Today, IHS Markit released the US manufacturing PMI (purchasing managers’ index) data for August. The manufacturing PMI hit 49.9 in August, down from 50.4 in July. Economists were expecting a PMI reading of 50.5.

This PMI reading is the lowest it’s been since September 2009. A level of below 50 denotes contraction, while a level of above 50 implies expansion. According to IHS Markit, “The decline in the headline PMI mainly reflected a much weaker contribution from new orders, which offset a stabilization in employment and fractionally faster output growth.”

US manufacturing PMI at its lowest in ten years

The latest manufacturing PMI reading signaled the sharpest orderbook downturn in ten years. Export sales during August 2019 were also at their lowest since August 2009. According to Tim Moore, an associate economics director at IHS Markit, “August’s survey data provides a clear signal that economic growth has continued to soften in the third quarter.” He added, “Manufacturing companies continued to feel the impact of slowing global economic conditions, with new export sales falling at the fastest pace since August 2009.”

US ISM PMI corroborated the downturn

The data from IHS Markit corroborates the slowdown depicted by the data from the Institute for Supply Management for July. The US manufacturing PMI in July came in at 51.2, the lowest reading since August 2016. You can read more about this in Weak Manufacturing PMI Shows US Isn’t Immune to Trade Woes.

US services PMI also declined on softer growth expectations

The services sector PMI reading also fell to 50.9 from July’s 53.0. This was also below economists’ expectation of 52.9. It was one of the most concerning aspects of the latest data, as new business growth slowed down to its weakest level in a decade “driven by a sharp loss of momentum across the service sector.” On this, Moore added, “Survey respondents commented on a headwind from subdued corporate spending as softer growth expectations at home and internationally encouraged tighter budget setting.”

Trade war and slowdown

The ongoing US-China trade war has remained one of the major reasons for low capital spending targets from companies.
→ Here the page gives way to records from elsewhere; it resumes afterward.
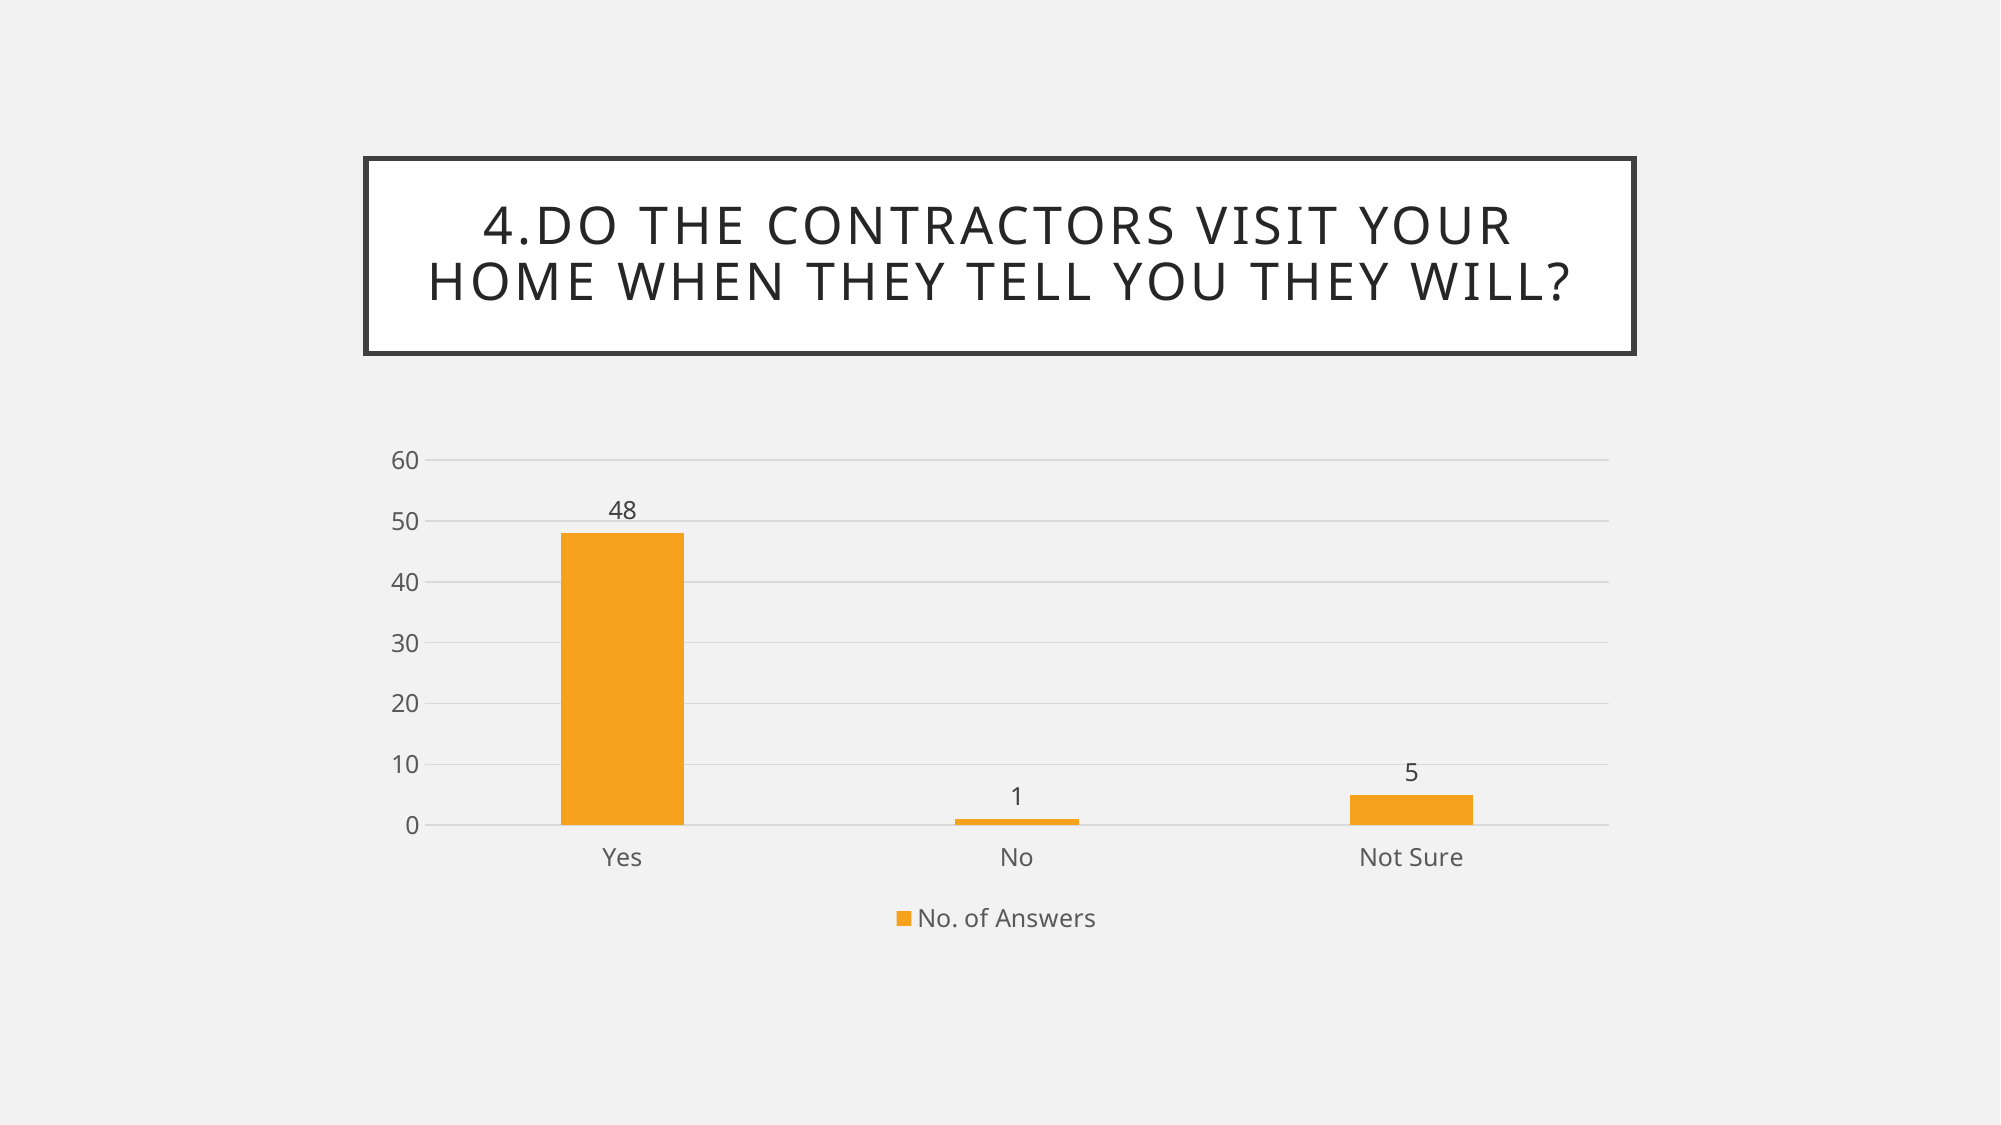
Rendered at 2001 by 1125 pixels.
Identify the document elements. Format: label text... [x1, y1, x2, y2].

title 4.Do the contractors visit your home when they tell you they will? [366, 158, 1634, 354]
chart [365, 432, 1635, 942]
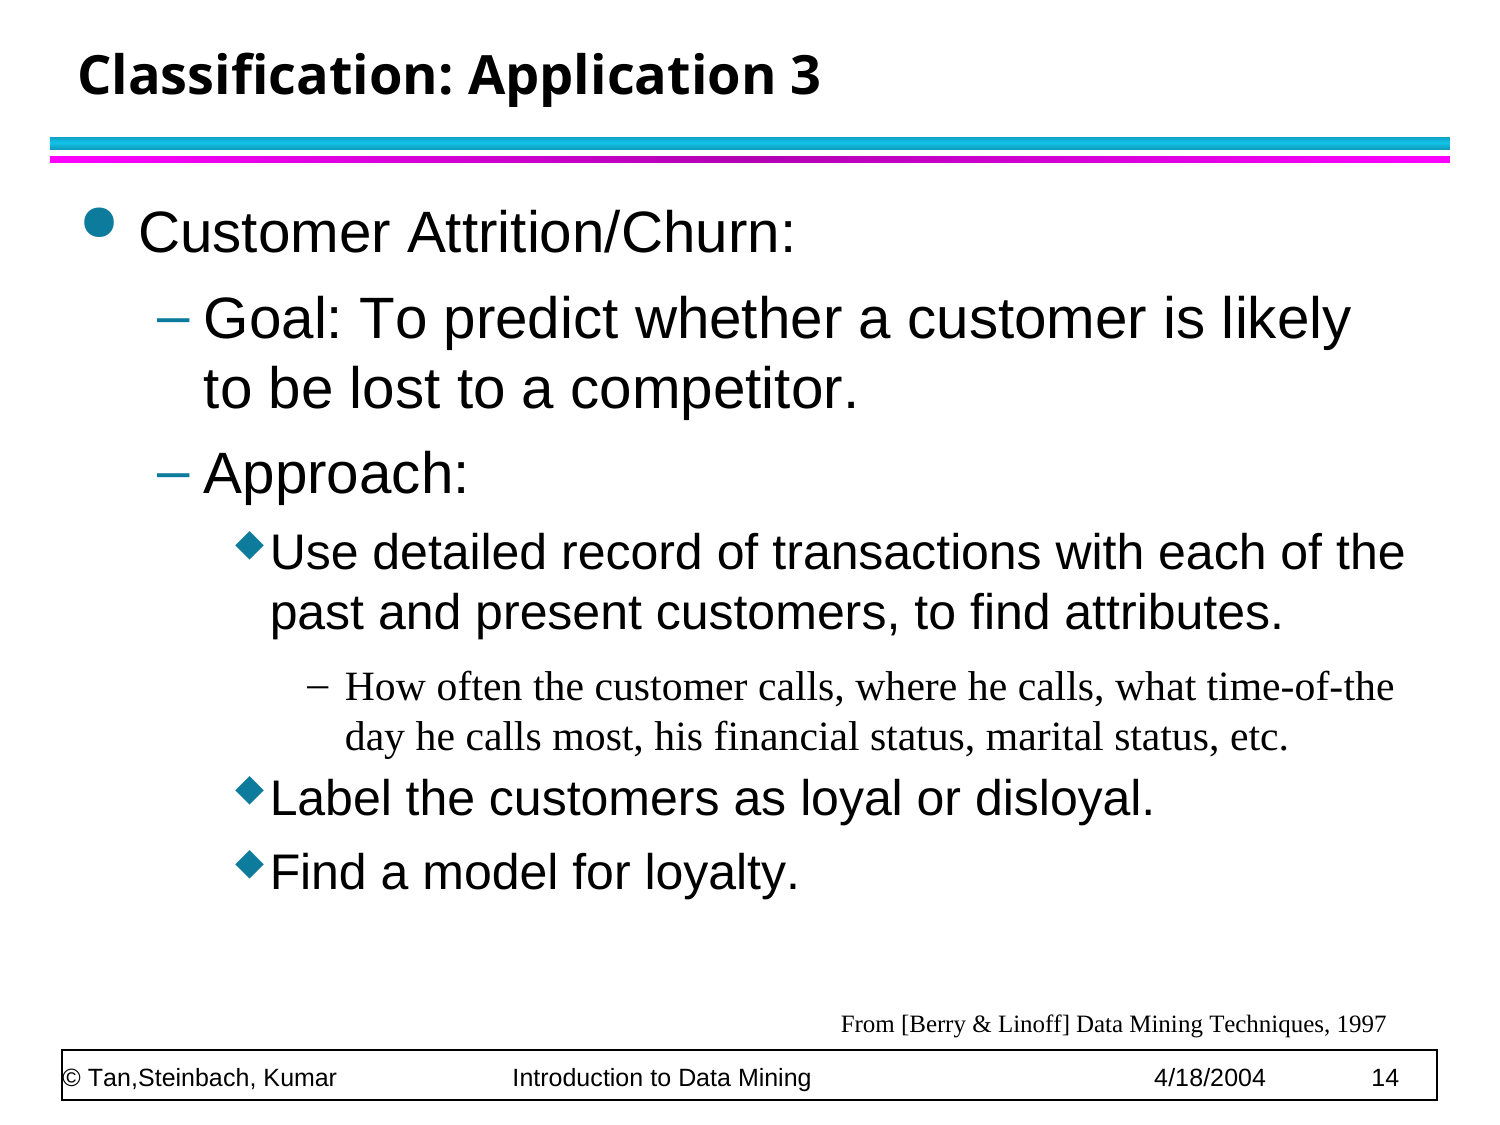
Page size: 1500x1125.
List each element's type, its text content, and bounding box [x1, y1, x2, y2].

According to S&P Global, US corporate spending will likely slow to 3% after growing 11% in 2018.

The US-China trade war is negatively affecting businesses in both countries. US chip stocks are among those most affected by the trade war. Intel (INTC), Qualcomm (QCOM), NVIDIA (NVDA), Broadcom (AVGO), and Micron (MU) have been under pressure due to Trump’s changing stance on Huawei’s doing business with US companies.

PMIs world over in a state of decline

It’s not just the US—PMIs all over the world are in a state of decline. Germany’s PMI prints have been signaling contraction for the last few months. In Europe, manufacturing output has fallen for seven straight months. China’s manufacturing PMI has also been contracting. Its PMI for July came in at 49.7, marking the third straight month of contraction. Read China’s PMI Contracts Again: US Trade War Continues to Sting for more info.

The yield curve inverted once again

Today, the much-feared recession indicator, the yield curve, inverted once again. The ten-year US Treasury yield fell below the two-year Treasury yield for the third time in August. On August 14, when this part of the yield curve inverted, it spooked the markets. All the stock benchmarks, including the S&P 500 (SPY), the Dow Jones Industrial Average (DIA), and the Nasdaq Composite (QQQ), closed down by more than 3% on the day.

The same happened again briefly today, but the markets were much calmer. At 1:00 PM ET, SPY, DIA, and QQQ were trading with gains or losses of -0.10%, 0.19%, and -0.44%, respectively.

Is Trump paying attention to weaker factory activity?

Along with yield curve inversion concerns, the contraction in US manufacturing increased the market’s concerns regarding an upcoming recession. Protecting and expanding US manufacturing has been one of President Donald Trump’s main pledges. It seems like he may be failing to keep up with his promises. In fact, one of the reasons for the current slowdown in economic activity has been the ongoing US-China trade war.